Now all of this ties back into "I'm stilling calling it Regency Square" Mall, believe it or not. The Shoals likes to see itself as an "economic hub" for a surrounding area. The thought was that good roads would pull people in from Athens, Moulton, Russellville, Iuka MS, Savannah TN, Lawrenceburg TN, etc. But the world has gotten smaller. If people in those areas are looking for places to shop, they have more options now than ever in places like Huntsville, Nashville, Tupelo, etc, and it's not that much longer of a drive. Why come to the Shoals? Meanwhile, if they can't find it in their own hometown, they can always just buy it online. The Shoals as a "destination" shopping experience is just not a viable long-term idea. 

As for the mall itself, there IS a population here to support it, but its purpose/focus may have to evolve. There area a lot of redundant stores now in the Cox Creek area. Do we need three or four sporting goods stores? Do we need Kohl's/JCPenney/Belk all competing for the same customers? Maybe now a Burlington Coat Factory too? The odds are one (if not two) will be forced out. If the mall loses both JCP and Belk, for example, that could be three or four anchor pads to fill. I don't know what the answer will be to draw people back in, but I'm not sure it's more of the same type of retail. 

I love my hometown of Florence and appreciate all the positive growth we have seen, especially downtown. It's interesting to see if some of the trend for shopping/dining leaving downtown to head out to Florence Blvd/Cox Creek, which has been happening for 50 years, isn't finally starting to reverse. 

Thanks gbrk! I know you have been here for years as well and I appreciate your posts. I actually live in Chattanooga and have for the past ten years, but I have friends and family in Florence and still visit often. I care very much about the Shoals and the happenings there. I do lurk on this board from time to time, I just find it hard to have something to contribute between all the political threads, in which I have zero interest of participating in! 

I do believe the "brick and mortar", big-box retail market will be forever shrinking, so I hope the cities in the Shoals are preparing the best they can for that.
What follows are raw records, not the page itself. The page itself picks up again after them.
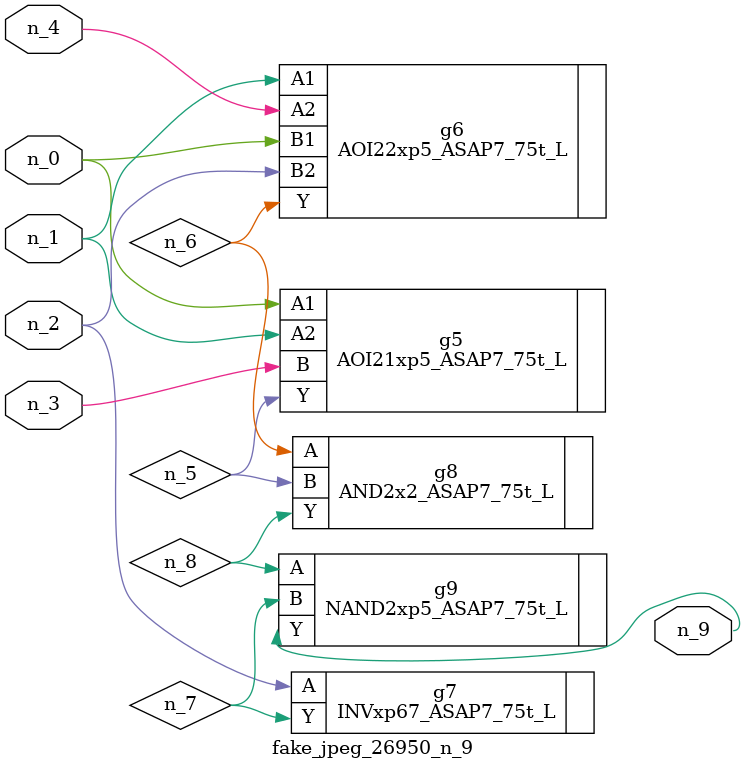
<source format=v>
module fake_jpeg_26950_n_9 (n_3, n_2, n_1, n_0, n_4, n_9);

input n_3;
input n_2;
input n_1;
input n_0;
input n_4;

output n_9;

wire n_8;
wire n_6;
wire n_5;
wire n_7;

AOI21xp5_ASAP7_75t_L g5 ( 
.A1(n_0),
.A2(n_1),
.B(n_3),
.Y(n_5)
);

AOI22xp5_ASAP7_75t_L g6 ( 
.A1(n_1),
.A2(n_4),
.B1(n_0),
.B2(n_2),
.Y(n_6)
);

INVxp67_ASAP7_75t_L g7 ( 
.A(n_2),
.Y(n_7)
);

AND2x2_ASAP7_75t_L g8 ( 
.A(n_6),
.B(n_5),
.Y(n_8)
);

NAND2xp5_ASAP7_75t_L g9 ( 
.A(n_8),
.B(n_7),
.Y(n_9)
);


endmodule
</source>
As I mentioned above, I like what is happening in the downtown areas and I think even more focus in the future needs to be there, and additionally on "neighborhood" retail hubs that have disappeared, such as East Florence. 

Even with the State of Alabama striking a deal with Amazon to recoup some tax money, it still won't save the brick & mortar stores.  Shopping online has so  many conveniences.  I know there are people who still like the aesthetics of walking into a store and feeling the product they are buying, but it is becoming less and less a requirement for younger shoppers.  
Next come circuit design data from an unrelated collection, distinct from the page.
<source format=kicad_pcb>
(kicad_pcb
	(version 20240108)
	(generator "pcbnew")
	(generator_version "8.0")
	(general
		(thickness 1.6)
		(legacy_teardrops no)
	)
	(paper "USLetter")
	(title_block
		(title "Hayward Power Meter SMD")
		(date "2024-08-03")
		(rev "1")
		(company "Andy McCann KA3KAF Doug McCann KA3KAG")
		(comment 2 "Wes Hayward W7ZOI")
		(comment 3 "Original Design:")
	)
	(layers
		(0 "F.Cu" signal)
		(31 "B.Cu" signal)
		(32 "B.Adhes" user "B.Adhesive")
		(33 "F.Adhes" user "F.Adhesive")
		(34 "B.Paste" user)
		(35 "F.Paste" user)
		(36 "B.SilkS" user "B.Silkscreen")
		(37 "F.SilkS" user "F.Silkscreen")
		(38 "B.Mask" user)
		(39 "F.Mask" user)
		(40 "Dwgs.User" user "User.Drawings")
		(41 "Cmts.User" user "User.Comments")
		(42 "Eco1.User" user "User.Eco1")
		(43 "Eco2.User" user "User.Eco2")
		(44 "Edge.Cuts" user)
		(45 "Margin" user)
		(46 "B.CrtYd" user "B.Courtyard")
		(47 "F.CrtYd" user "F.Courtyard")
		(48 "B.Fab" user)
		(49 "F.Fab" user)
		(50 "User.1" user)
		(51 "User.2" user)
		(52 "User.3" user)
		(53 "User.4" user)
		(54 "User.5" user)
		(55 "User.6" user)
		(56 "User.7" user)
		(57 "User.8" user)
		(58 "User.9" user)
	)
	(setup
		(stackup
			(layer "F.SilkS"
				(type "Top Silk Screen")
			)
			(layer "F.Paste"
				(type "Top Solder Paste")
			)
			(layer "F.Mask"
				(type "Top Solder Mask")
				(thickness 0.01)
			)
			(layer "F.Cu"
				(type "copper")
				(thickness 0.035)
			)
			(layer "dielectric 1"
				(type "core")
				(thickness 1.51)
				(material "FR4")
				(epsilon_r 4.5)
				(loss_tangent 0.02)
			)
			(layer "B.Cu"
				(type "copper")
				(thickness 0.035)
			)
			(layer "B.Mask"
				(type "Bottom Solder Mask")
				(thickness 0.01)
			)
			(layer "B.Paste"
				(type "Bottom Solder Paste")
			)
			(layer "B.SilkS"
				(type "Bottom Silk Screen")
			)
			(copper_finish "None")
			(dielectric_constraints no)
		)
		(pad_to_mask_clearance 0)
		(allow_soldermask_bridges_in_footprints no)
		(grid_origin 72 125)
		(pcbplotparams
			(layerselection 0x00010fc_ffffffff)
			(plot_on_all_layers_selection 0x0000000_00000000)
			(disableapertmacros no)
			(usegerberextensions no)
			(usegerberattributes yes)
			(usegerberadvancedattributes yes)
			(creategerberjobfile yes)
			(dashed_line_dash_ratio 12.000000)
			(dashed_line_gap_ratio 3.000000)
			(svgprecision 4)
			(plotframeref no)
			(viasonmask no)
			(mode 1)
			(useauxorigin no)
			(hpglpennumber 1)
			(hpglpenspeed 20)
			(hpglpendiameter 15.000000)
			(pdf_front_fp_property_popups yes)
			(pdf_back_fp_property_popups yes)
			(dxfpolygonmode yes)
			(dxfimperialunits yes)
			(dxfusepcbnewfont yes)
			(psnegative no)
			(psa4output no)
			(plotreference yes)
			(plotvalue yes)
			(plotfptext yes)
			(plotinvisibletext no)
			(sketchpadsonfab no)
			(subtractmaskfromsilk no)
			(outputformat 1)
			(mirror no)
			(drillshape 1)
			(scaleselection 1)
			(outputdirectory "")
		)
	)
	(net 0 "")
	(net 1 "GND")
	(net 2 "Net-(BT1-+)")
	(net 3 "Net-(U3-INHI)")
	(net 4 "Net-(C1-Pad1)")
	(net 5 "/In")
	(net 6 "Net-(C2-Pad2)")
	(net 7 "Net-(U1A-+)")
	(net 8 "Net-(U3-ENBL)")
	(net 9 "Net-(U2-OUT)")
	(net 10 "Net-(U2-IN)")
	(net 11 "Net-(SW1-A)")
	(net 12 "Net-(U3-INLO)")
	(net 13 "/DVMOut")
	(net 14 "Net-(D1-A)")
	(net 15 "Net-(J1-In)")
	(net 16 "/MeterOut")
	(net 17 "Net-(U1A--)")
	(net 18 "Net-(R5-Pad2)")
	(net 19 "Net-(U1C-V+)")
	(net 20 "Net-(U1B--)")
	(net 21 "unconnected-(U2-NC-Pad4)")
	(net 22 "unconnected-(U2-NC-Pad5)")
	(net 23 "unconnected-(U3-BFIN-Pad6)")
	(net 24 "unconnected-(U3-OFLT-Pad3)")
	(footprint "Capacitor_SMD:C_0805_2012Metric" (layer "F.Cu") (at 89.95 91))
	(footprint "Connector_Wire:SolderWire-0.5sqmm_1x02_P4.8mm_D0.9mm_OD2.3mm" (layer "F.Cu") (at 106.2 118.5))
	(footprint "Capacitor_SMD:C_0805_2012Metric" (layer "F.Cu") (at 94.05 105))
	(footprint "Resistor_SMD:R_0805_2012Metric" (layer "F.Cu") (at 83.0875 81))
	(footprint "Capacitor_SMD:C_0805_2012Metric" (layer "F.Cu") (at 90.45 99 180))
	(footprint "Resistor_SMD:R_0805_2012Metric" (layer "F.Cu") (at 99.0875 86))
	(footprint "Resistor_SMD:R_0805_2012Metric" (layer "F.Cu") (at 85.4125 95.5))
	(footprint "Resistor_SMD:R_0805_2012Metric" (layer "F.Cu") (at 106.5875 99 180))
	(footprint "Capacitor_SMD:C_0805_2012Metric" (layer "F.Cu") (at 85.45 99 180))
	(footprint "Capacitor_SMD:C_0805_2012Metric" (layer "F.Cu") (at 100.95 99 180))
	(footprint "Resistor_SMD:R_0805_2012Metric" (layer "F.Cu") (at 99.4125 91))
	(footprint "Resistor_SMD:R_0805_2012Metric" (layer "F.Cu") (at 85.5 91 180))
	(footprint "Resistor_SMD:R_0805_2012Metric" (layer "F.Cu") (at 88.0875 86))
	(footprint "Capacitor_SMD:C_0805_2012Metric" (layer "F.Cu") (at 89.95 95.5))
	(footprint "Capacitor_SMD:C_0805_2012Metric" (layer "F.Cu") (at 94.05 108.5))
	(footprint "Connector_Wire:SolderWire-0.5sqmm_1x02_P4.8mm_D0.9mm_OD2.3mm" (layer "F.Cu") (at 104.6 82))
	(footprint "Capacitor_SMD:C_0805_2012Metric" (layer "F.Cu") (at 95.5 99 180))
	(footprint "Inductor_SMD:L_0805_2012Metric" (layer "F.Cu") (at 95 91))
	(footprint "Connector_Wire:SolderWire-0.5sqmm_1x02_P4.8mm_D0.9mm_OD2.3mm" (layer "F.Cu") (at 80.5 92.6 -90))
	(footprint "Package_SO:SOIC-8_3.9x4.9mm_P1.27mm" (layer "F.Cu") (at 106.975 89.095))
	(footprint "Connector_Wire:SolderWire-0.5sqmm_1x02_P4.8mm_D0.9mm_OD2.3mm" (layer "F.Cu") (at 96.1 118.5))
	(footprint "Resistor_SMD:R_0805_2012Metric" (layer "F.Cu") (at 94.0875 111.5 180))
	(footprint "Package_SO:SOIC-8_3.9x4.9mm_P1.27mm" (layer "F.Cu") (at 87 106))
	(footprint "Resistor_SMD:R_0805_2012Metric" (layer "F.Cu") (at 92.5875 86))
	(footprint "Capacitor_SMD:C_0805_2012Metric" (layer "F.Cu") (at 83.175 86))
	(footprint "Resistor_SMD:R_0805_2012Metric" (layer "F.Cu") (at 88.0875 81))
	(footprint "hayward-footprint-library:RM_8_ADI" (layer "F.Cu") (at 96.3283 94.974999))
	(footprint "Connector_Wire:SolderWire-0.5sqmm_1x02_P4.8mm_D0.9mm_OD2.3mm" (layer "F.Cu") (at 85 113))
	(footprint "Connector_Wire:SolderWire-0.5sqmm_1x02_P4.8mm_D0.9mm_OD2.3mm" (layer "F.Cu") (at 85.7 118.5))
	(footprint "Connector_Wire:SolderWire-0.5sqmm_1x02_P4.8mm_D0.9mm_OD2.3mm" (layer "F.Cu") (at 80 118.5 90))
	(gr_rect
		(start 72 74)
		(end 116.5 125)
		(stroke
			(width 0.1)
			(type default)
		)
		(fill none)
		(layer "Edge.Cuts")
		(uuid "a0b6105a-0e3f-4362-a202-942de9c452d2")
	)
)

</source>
However, and some of you have touched on this, with big box retail seemingly declining it is offering options for locally owned, artisan, specialty stores to pop back up.   It's an interesting time we find ourselves in.   

I do almost all of my non grocery shopping online, except record stores.   I do some record buying online too, but there is just something about the atmosphere of a cool locally owned record store.